━━━ Listed entries ━━━

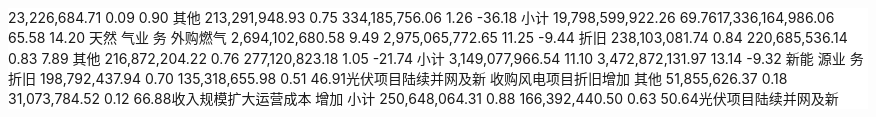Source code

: 23,226,684.71
0.09
0.90
其他
213,291,948.93
0.75
334,185,756.06
1.26
-36.18
小计
19,798,599,922.26
69.7617,336,164,986.06
65.58
14.20
天然
气业
务
外购燃气
2,694,102,680.58
9.49
2,975,065,772.65
11.25
-9.44
折旧
238,103,081.74
0.84
220,685,536.14
0.83
7.89
其他
216,872,204.22
0.76
277,120,823.18
1.05
-21.74
小计
3,149,077,966.54
11.10
3,472,872,131.97
13.14
-9.32
新能
源业
务
折旧
198,792,437.94
0.70
135,318,655.98
0.51
46.91光伏项目陆续并网及新
收购风电项目折旧增加
其他
51,855,626.37
0.18
31,073,784.52
0.12
66.88收入规模扩大运营成本
增加
小计
250,648,064.31
0.88
166,392,440.50
0.63
50.64光伏项目陆续并网及新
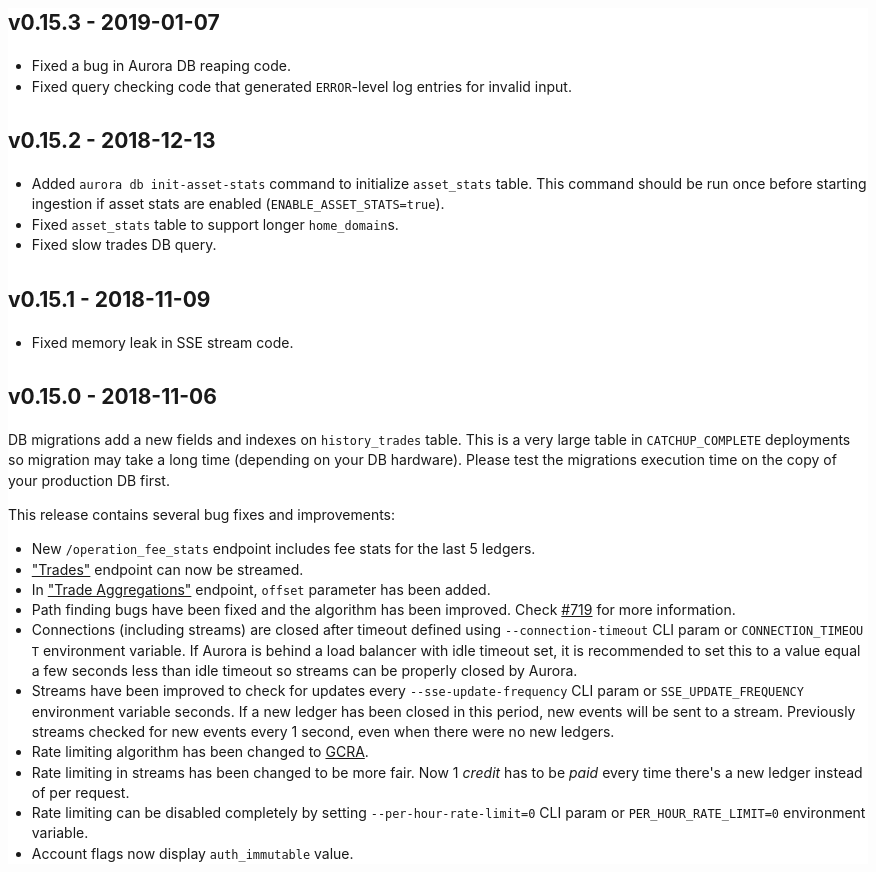 ## v0.15.3 - 2019-01-07

* Fixed a bug in Aurora DB reaping code.
* Fixed query checking code that generated `ERROR`-level log entries for invalid input.

## v0.15.2 - 2018-12-13

* Added `aurora db init-asset-stats` command to initialize `asset_stats` table. This command should be run once before starting ingestion if asset stats are enabled (`ENABLE_ASSET_STATS=true`).
* Fixed `asset_stats` table to support longer `home_domain`s.
* Fixed slow trades DB query.

## v0.15.1 - 2018-11-09

* Fixed memory leak in SSE stream code.

## v0.15.0 - 2018-11-06

DB migrations add a new fields and indexes on `history_trades` table. This is a very large table in `CATCHUP_COMPLETE` deployments so migration may take a long time (depending on your DB hardware). Please test the migrations execution time on the copy of your production DB first.

This release contains several bug fixes and improvements:

* New `/operation_fee_stats` endpoint includes fee stats for the last 5 ledgers.
* ["Trades"](https://www.hcnet.org/developers/aurora/reference/endpoints/trades.html) endpoint can now be streamed.
* In ["Trade Aggregations"](https://www.hcnet.org/developers/aurora/reference/endpoints/trade_aggregations.html) endpoint, `offset` parameter has been added.
* Path finding bugs have been fixed and the algorithm has been improved. Check [#719](https://github.com/shantanu-hashcash/go/pull/719) for more information.
* Connections (including streams) are closed after timeout defined using `--connection-timeout` CLI param or `CONNECTION_TIMEOUT` environment variable. If Aurora is behind a load balancer with idle timeout set, it is recommended to set this to a value equal a few seconds less than idle timeout so streams can be properly closed by Aurora.
* Streams have been improved to check for updates every `--sse-update-frequency` CLI param or `SSE_UPDATE_FREQUENCY` environment variable seconds. If a new ledger has been closed in this period, new events will be sent to a stream. Previously streams checked for new events every 1 second, even when there were no new ledgers.
* Rate limiting algorithm has been changed to [GCRA](https://brandur.org/rate-limiting#gcra).
* Rate limiting in streams has been changed to be more fair. Now 1 *credit* has to be *paid* every time there's a new ledger instead of per request.
* Rate limiting can be disabled completely by setting `--per-hour-rate-limit=0` CLI param or `PER_HOUR_RATE_LIMIT=0` environment variable.
* Account flags now display `auth_immutable` value.
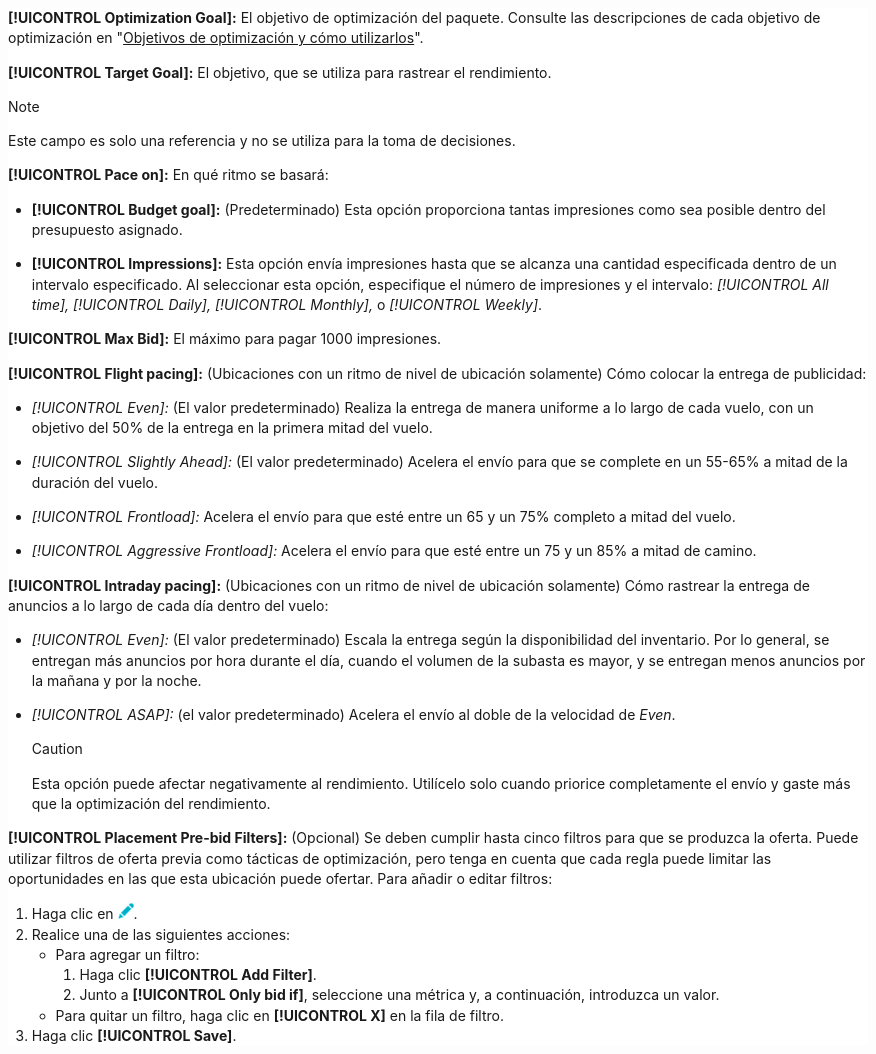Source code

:**[!UICONTROL Optimization Goal]:**  El objetivo de optimización del paquete. Consulte las descripciones de cada objetivo de optimización en &quot;[Objetivos de optimización y cómo utilizarlos](/help/dsp/optimization/optimization-goals.md)&quot;.

**[!UICONTROL Target Goal]:** El objetivo, que se utiliza para rastrear el rendimiento.

>[!NOTE]
>
>Este campo es solo una referencia y no se utiliza para la toma de decisiones.

**[!UICONTROL Pace on]:** En qué ritmo se basará:

* **[!UICONTROL Budget goal]:** (Predeterminado) Esta opción proporciona tantas impresiones como sea posible dentro del presupuesto asignado.

* **[!UICONTROL Impressions]:** Esta opción envía impresiones hasta que se alcanza una cantidad especificada dentro de un intervalo especificado. Al seleccionar esta opción, especifique el número de impresiones y el intervalo: *[!UICONTROL All time],* *[!UICONTROL Daily],* *[!UICONTROL Monthly],* o *[!UICONTROL Weekly]*.

**[!UICONTROL Max Bid]:** El máximo para pagar 1000 impresiones.

**[!UICONTROL Flight pacing]:** (Ubicaciones con un ritmo de nivel de ubicación solamente) Cómo colocar la entrega de publicidad:

* *[!UICONTROL Even]:* (El valor predeterminado) Realiza la entrega de manera uniforme a lo largo de cada vuelo, con un objetivo del 50% de la entrega en la primera mitad del vuelo.

* *[!UICONTROL Slightly Ahead]:* (El valor predeterminado) Acelera el envío para que se complete en un 55-65% a mitad de la duración del vuelo.

* *[!UICONTROL Frontload]:* Acelera el envío para que esté entre un 65 y un 75% completo a mitad del vuelo.

* *[!UICONTROL Aggressive Frontload]:* Acelera el envío para que esté entre un 75 y un 85% a mitad de camino.

**[!UICONTROL Intraday pacing]:** (Ubicaciones con un ritmo de nivel de ubicación solamente) Cómo rastrear la entrega de anuncios a lo largo de cada día dentro del vuelo:

* *[!UICONTROL Even]:* (El valor predeterminado) Escala la entrega según la disponibilidad del inventario. Por lo general, se entregan más anuncios por hora durante el día, cuando el volumen de la subasta es mayor, y se entregan menos anuncios por la mañana y por la noche.

* *[!UICONTROL ASAP]:* (el valor predeterminado) Acelera el envío al doble de la velocidad de *Even*.

   >[!CAUTION]
   >
   >Esta opción puede afectar negativamente al rendimiento. Utilícelo solo cuando priorice completamente el envío y gaste más que la optimización del rendimiento.

**[!UICONTROL Placement Pre-bid Filters]:** (Opcional) Se deben cumplir hasta cinco filtros para que se produzca la oferta. Puede utilizar filtros de oferta previa como tácticas de optimización, pero tenga en cuenta que cada regla puede limitar las oportunidades en las que esta ubicación puede ofertar. Para añadir o editar filtros:

1. Haga clic en ![Editar](/help/dsp/assets/edit.png).
1. Realice una de las siguientes acciones:
   * Para agregar un filtro:
      1. Haga clic **[!UICONTROL Add Filter]**.
      1. Junto a **[!UICONTROL Only bid if]**, seleccione una métrica y, a continuación, introduzca un valor.
   * Para quitar un filtro, haga clic en **[!UICONTROL X]** en la fila de filtro.
1. Haga clic **[!UICONTROL Save]**.
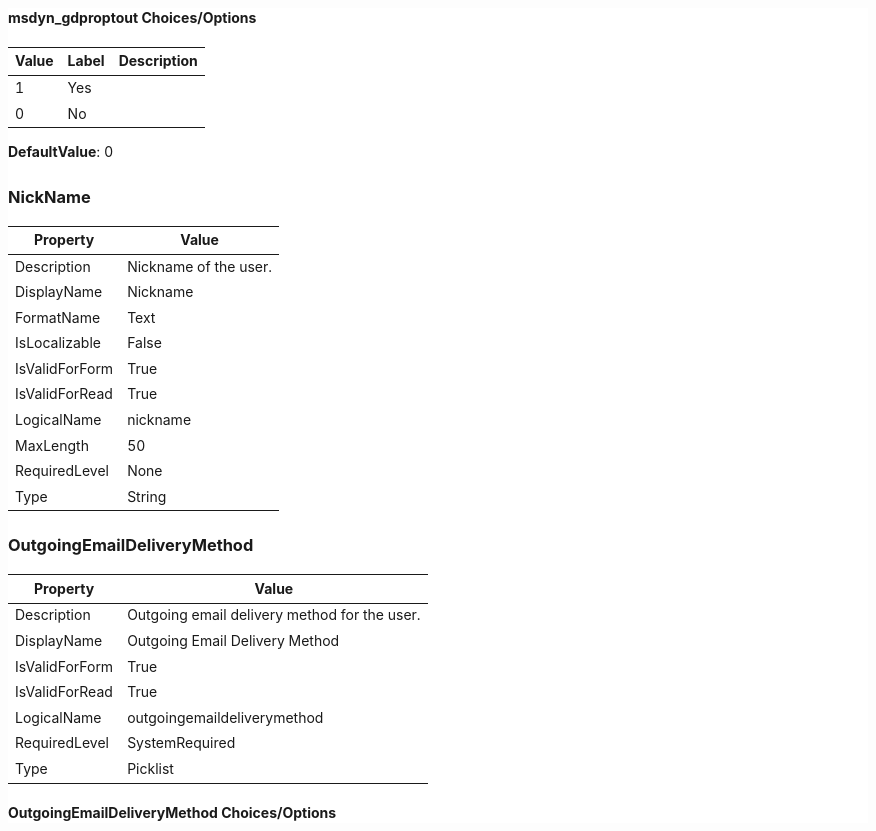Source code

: #### msdyn_gdproptout Choices/Options

|Value|Label|Description|
|-----|-----|--------|
|1|Yes||
|0|No||

**DefaultValue**: 0



### <a name="BKMK_NickName"></a> NickName

|Property|Value|
|--------|-----|
|Description|Nickname of the user.|
|DisplayName|Nickname|
|FormatName|Text|
|IsLocalizable|False|
|IsValidForForm|True|
|IsValidForRead|True|
|LogicalName|nickname|
|MaxLength|50|
|RequiredLevel|None|
|Type|String|


### <a name="BKMK_OutgoingEmailDeliveryMethod"></a> OutgoingEmailDeliveryMethod

|Property|Value|
|--------|-----|
|Description|Outgoing email delivery method for the user.|
|DisplayName|Outgoing Email Delivery Method|
|IsValidForForm|True|
|IsValidForRead|True|
|LogicalName|outgoingemaildeliverymethod|
|RequiredLevel|SystemRequired|
|Type|Picklist|

#### OutgoingEmailDeliveryMethod Choices/Options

━━━

### Problem statement:
Line count for "Frontload": count the lines in the records above that contain this word, and write only the number.

### Answer for the task:
2